Stulemeijer Iris J E, De Vos Dirk, van Harten Kirsten, Joshi Onkar K, Blomberg Olga, van Welsem Tibor, Terweij Marit, Vlaming Hanneke, de Graaf Erik L, Altelaar A F Maarten, Bakker Barbara M, van Leeuwen Fred
Division of Gene Regulation, Netherlands Cancer Institute, Amsterdam, 1066 CX, The Netherlands.
Department of Biology, University of Antwerp, Antwerp, 2020, Belgium.
Sci Rep. 2015 May 12;5:9824. doi: 10.1038/srep09824.

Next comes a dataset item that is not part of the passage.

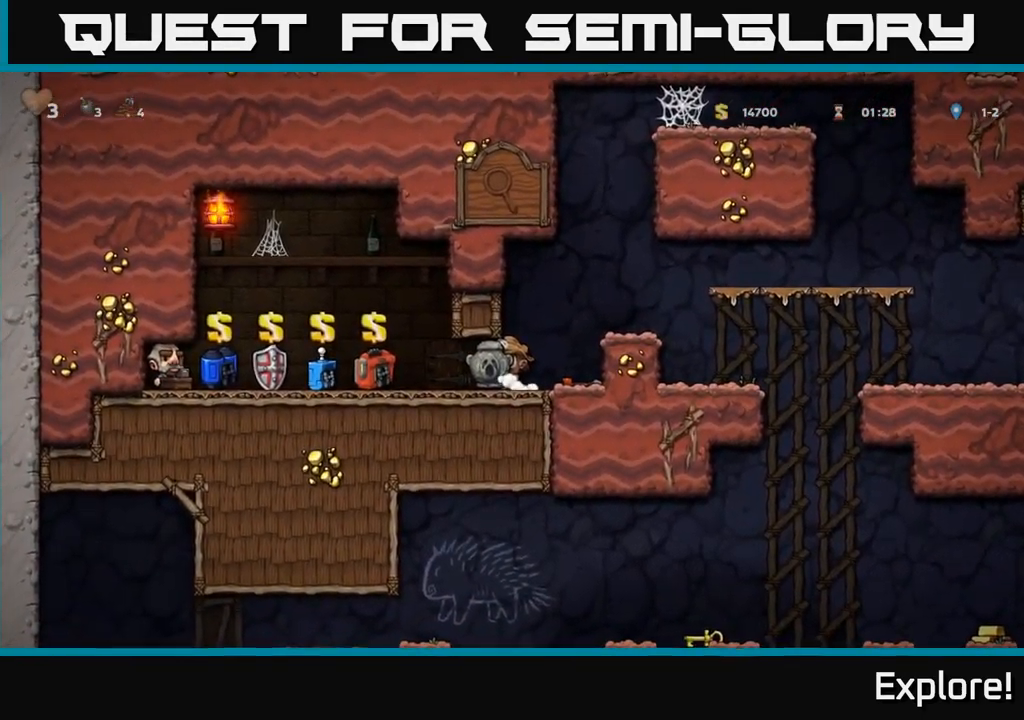
{"buttons": ["DPAD_DOWN"], "right_stick": "center", "events": [[117, "DPAD_DOWN", "down"], [401, "X", "down"], [484, "X", "up"]]}
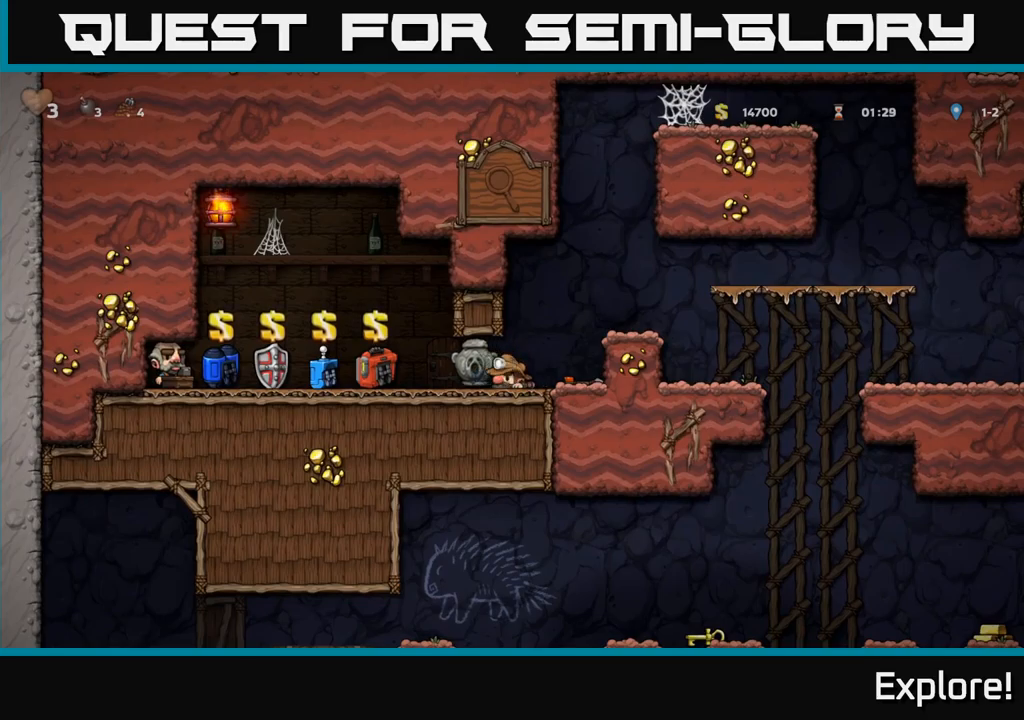
{"buttons": ["DPAD_DOWN"], "right_stick": "center", "events": []}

The conserved histone methyltransferase Dot1 establishes an H3K79 methylation pattern consisting of mono-, di- and trimethylation states on histone H3 via a distributive mechanism. This mechanism has been shown to be important for the regulation of the different H3K79 methylation states in yeast. Dot1 enzymes in yeast, Trypanosoma brucei (TbDot1A and TbDot1B, which methylate H3K76) and human (hDot1L) generate very divergent methylation patterns. To understand how these species-specific methylation patterns are generated, the methylation output of the Dot1 enzymes was compared by expressing them in yeast at various expression levels. Computational simulations based on these data showed that the Dot1 enzymes have highly distinct catalytic properties, but share a distributive mechanism. The mechanism of methylation and the distinct rate constants have implications for the regulation of H3K79/K76 methylation. A mathematical model of H3K76 methylation during the trypanosome cell cycle suggests that temporally-regulated consecutive action of TbDot1A and TbDot1B is required for the observed regulation of H3K76 methylation states.
保守的组蛋白甲基转移酶Dot1通过一种分布机制在组蛋白H3上建立了由单甲基化、二甲基化和三甲基化状态组成的H3K79甲基化模式。该机制已被证明对酵母中不同H3K79甲基化状态的调控很重要。酵母、布氏锥虫(TbDot1A和TbDot1B,它们使H3K76甲基化)和人类(hDot1L)中的Dot1酶产生非常不同的甲基化模式。为了了解这些物种特异性甲基化模式是如何产生的,通过在酵母中以各种表达水平表达Dot1酶来比较它们的甲基化输出。基于这些数据的计算模拟表明,Dot1酶具有高度不同的催化特性,但共享一种分布机制。甲基化机制和不同的速率常数对H3K79/K76甲基化的调控有影响。锥虫细胞周期中H3K76甲基化的数学模型表明,观察到的H3K76甲基化状态的调控需要TbDot1A和TbDot1B的时间调控连续作用。